What is wrong with you? Obviously, you are going about this the
wrong way. Instead of trying to match everything up perfectly, just
put on whatever you feel like. Take me; I put on purple socks with
green socks, red socks with brown socks, whatever I want when the
mood sets in. Does anybody complain? No, because they would never
dare. Nobody cares anyway. They all think I drink too much, but I'll
drink however much I want, no matter what time of the day it is. You
know what, Tom? Just wear one sock. That way, there is no risk that
the other will not match.
Dear Aunt Katie,
My boyfriend doesn't want to do anything. Like, he won't help me rob
a bank, he won't go cliff diving; I don't know what to do with him.

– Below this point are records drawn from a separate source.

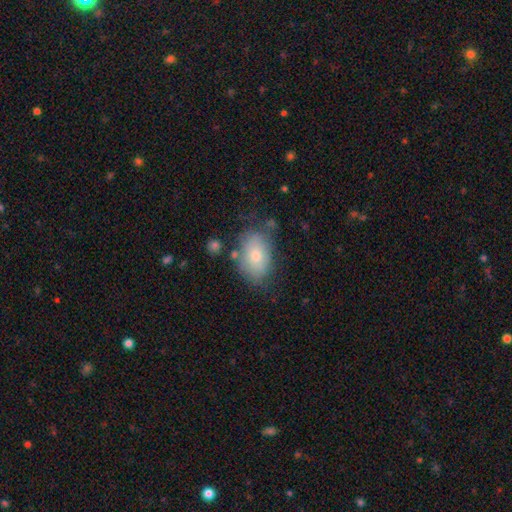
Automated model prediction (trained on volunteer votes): smooth 75%, featured or disk 18%, star or artifact 7%. Down the decision tree: how rounded — in between (88%); merging — none (66%).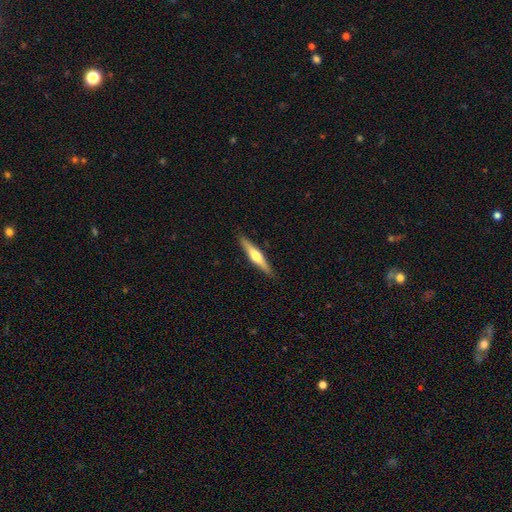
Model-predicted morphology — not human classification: A featured or disk galaxy (61%) viewed edge-on (97%) with a rounded central bulge (89%).

Vote fractions:
- Smooth or featured? featured or disk: 61% / smooth: 34% / star or artifact: 5%
- Edge-on disk? yes: 97% / no: 3%
- Edge-on bulge? rounded: 89% / boxy: 6% / none: 5%
- Merging? none: 91% / minor disturbance: 7% / major disturbance: 1% / merger: 1%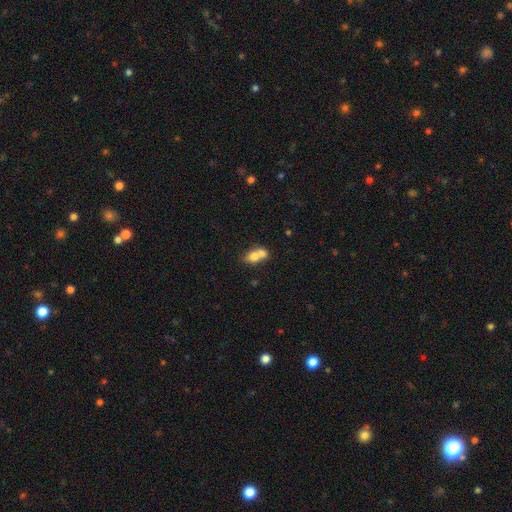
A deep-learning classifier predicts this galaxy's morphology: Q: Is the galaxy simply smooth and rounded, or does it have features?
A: smooth — 72%.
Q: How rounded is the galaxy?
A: in between — 60%.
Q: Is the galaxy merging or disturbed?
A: merger — 67%.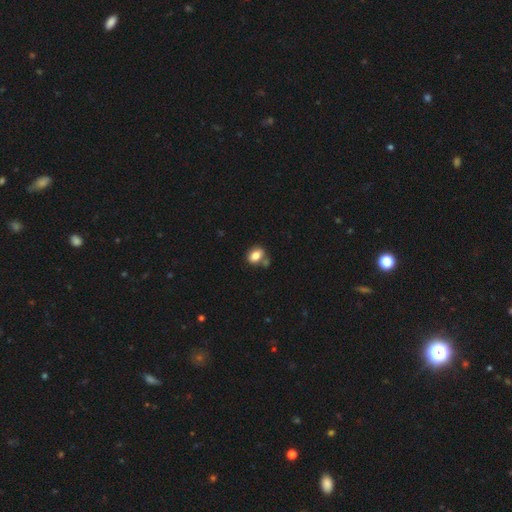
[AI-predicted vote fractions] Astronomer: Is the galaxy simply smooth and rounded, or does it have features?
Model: smooth — 83%.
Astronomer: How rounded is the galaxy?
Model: in between — 69%.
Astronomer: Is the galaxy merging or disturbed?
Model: none — 62%.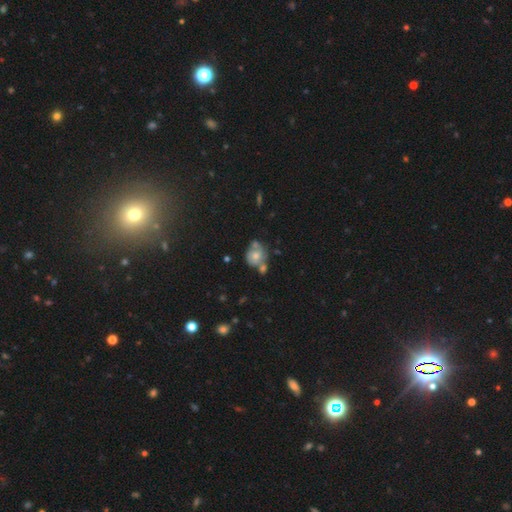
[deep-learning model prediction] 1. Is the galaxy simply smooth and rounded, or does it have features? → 49% smooth, 41% featured or disk, 10% star or artifact.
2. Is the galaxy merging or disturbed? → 39% none, 31% merger, 20% minor disturbance, 9% major disturbance.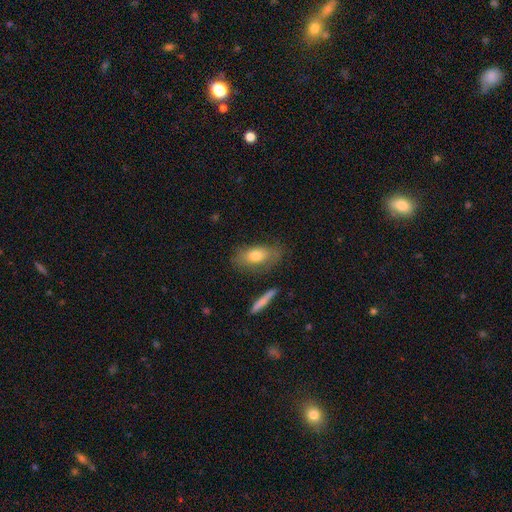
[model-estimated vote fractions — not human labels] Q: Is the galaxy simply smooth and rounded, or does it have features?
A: smooth — 71%.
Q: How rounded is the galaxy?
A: in between — 84%.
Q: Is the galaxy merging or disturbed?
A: none — 68%.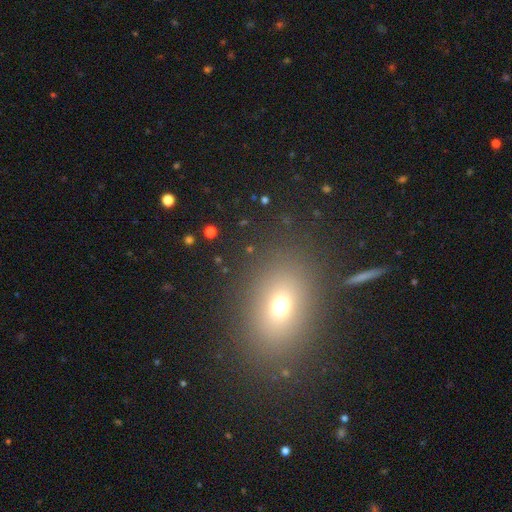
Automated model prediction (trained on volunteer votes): Smooth or featured? Predicted: smooth (p=0.61). How rounded? Predicted: in between (p=0.65). Merging? Predicted: none (p=0.86).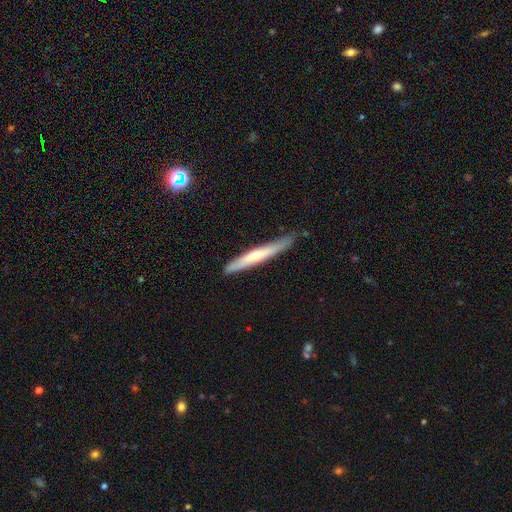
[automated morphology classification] Smooth or featured?
  - featured or disk: 49% *
  - smooth: 46%
  - star or artifact: 5%
Merging?
  - none: 81% *
  - minor disturbance: 15%
  - major disturbance: 2%
  - merger: 1%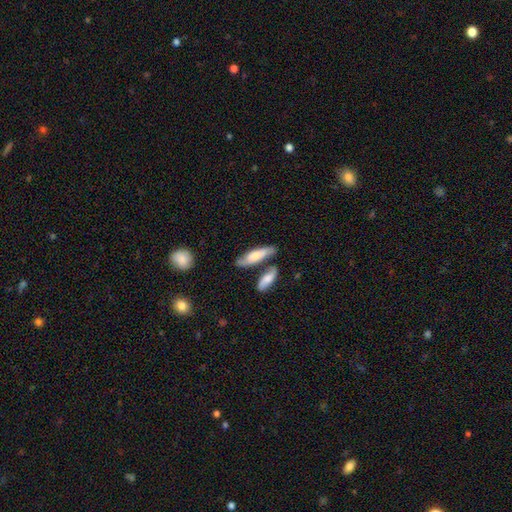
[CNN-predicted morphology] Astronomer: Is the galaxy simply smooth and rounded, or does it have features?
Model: smooth — 56% (runner-up: featured or disk, 38%).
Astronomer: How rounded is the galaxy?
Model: cigar-shaped — 51% (runner-up: in between, 47%).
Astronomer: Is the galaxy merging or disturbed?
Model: none — 58%.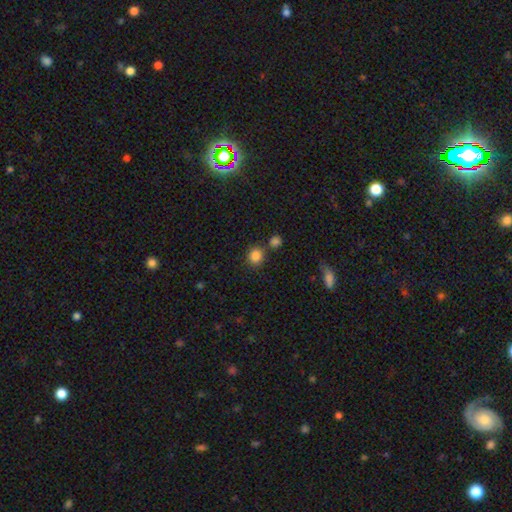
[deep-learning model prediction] Q: Smooth or featured?
A: smooth (85%); runner-up: star or artifact (11%)
Q: How rounded?
A: round (84%); runner-up: in between (15%)
Q: Merging?
A: none (73%); runner-up: merger (15%)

How can I make him do stuff with me? It hurts my feelings that he
isn't even willing to steal candy from a baby. Just what kind of
relationship does he, like, want this to be if we can't have any
fun? The movies told me it's supposed to be this way, and they're
always right. I'm ready to leave him, unless you can stop me.
You know what you need? A stiff drink. I would drink more of the
alcoholic stuff if I didn't think I should have more blood than wine
in my system. If you drink enough of it, you might forget that your
boyfriend is not a wanted criminal. OK, OK, we'll be serious. Start
things off slowly with him. Ask him to trip an old lady at church.
Maybe a prank call would be more his thing. Keep looking, and I'm
sure he'll become a boyfriend right out of a Hollywood blockbuster.
Hey Aunt Katie,
I dropped my cell phone in the toilet! I don't want to touch the
water, so I've been trying to get it out with lots of things. A
shoe, a stick, but nothing seems to work. Even if I do get it out, I
don't know how to clean it! Who wants to talk on a phone with toilet
germs all over it? Help! It's just floating there and sooner or
later I'm going to have to use the toilet.
I'm not sure I even want to know how you managed to do that. All I
can suggest is bribing the next person who visits your home, and get
them to do it for you. Then you can put it in the dishwasher so it
will be nice and clean.
Do YOU have a problem you'd like answering?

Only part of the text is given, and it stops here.